Triage's heuristic component, lexical dedup, and citation binding are deterministic, so given the cassette plus the run record the report is byte-stable. The default path needs no embedder.

Persistence

A single research_runs table stores each run as a JSON blob with denormalised brief_id / project_id / status / created_at columns for filtering and ordering. ResearchRunRepository composes the IdKeyedRepository and FilteredQueryRepository generics; SQLite and Postgres implementations are conformance-tested in lockstep.

Surfaces

  • Agent tool research (research/tool.py): runs a brief and returns the cited report. Built per task by ResearchToolFactory.
  • MCP domain research:run / research:get / research:list (meta/mcp/domains/research.py, handlers route through ResearchService), 503-ing when the service is not wired.

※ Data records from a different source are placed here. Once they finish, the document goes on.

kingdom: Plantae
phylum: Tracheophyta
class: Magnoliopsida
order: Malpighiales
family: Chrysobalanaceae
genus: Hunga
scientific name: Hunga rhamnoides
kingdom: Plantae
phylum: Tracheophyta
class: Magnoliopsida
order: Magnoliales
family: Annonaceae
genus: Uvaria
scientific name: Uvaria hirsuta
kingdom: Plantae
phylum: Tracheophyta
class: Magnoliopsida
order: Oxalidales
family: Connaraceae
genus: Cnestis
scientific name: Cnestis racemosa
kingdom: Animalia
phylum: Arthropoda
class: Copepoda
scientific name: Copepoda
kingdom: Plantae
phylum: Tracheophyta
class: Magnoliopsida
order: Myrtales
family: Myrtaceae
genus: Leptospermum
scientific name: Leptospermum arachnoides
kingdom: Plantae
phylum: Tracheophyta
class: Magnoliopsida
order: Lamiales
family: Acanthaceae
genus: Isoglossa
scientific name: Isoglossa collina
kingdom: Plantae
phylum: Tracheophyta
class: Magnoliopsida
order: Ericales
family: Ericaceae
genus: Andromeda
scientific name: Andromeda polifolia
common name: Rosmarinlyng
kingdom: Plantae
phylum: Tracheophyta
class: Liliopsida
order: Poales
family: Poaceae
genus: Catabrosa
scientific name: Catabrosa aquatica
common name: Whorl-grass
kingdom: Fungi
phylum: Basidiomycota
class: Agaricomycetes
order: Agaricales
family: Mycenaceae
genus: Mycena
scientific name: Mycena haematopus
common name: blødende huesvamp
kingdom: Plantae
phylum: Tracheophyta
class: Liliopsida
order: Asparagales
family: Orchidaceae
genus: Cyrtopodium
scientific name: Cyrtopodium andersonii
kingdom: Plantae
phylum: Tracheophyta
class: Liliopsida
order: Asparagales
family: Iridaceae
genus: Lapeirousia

A REST controller and dashboard surface for operator-driven research are a follow-up; the agent tool, MCP surface, and eval lane cover the #1989 acceptance.

Security (SEC-1)

All retrieved external content is untrusted. Snippets are wrapped via wrap_untrusted(TAG_RESEARCH_SOURCE, ...) only where they enter a prompt (planning prompt for the brief, triage and synthesis prompts for sources), never at storage. The synthesiser and triage system prompts carry the untrusted-content directive. The research action is classified research:run at the MEDIUM risk tier; the underlying egress is separately gated at HIGH via external_data:request.

Evaluation

A kind="research" eval brief carries a ResearchBriefSpec (question, expected claims, credibility floor, judged rubric). grade_research_run (evals/scoring/research.py) scores a run deterministically on claim coverage, citation resolution (every claim citation resolves to a retrieved source -- the acceptance criterion), and cited-source credibility. The lane records a run, replays it, asserts the report is byte-identical, and grades it.

Acceptance

Given a research brief, the org produces a synthesised, citation-backed report whose claims resolve to retrievable sources, and the run is replayable. Validated by the research eval lane and the service-level replay test.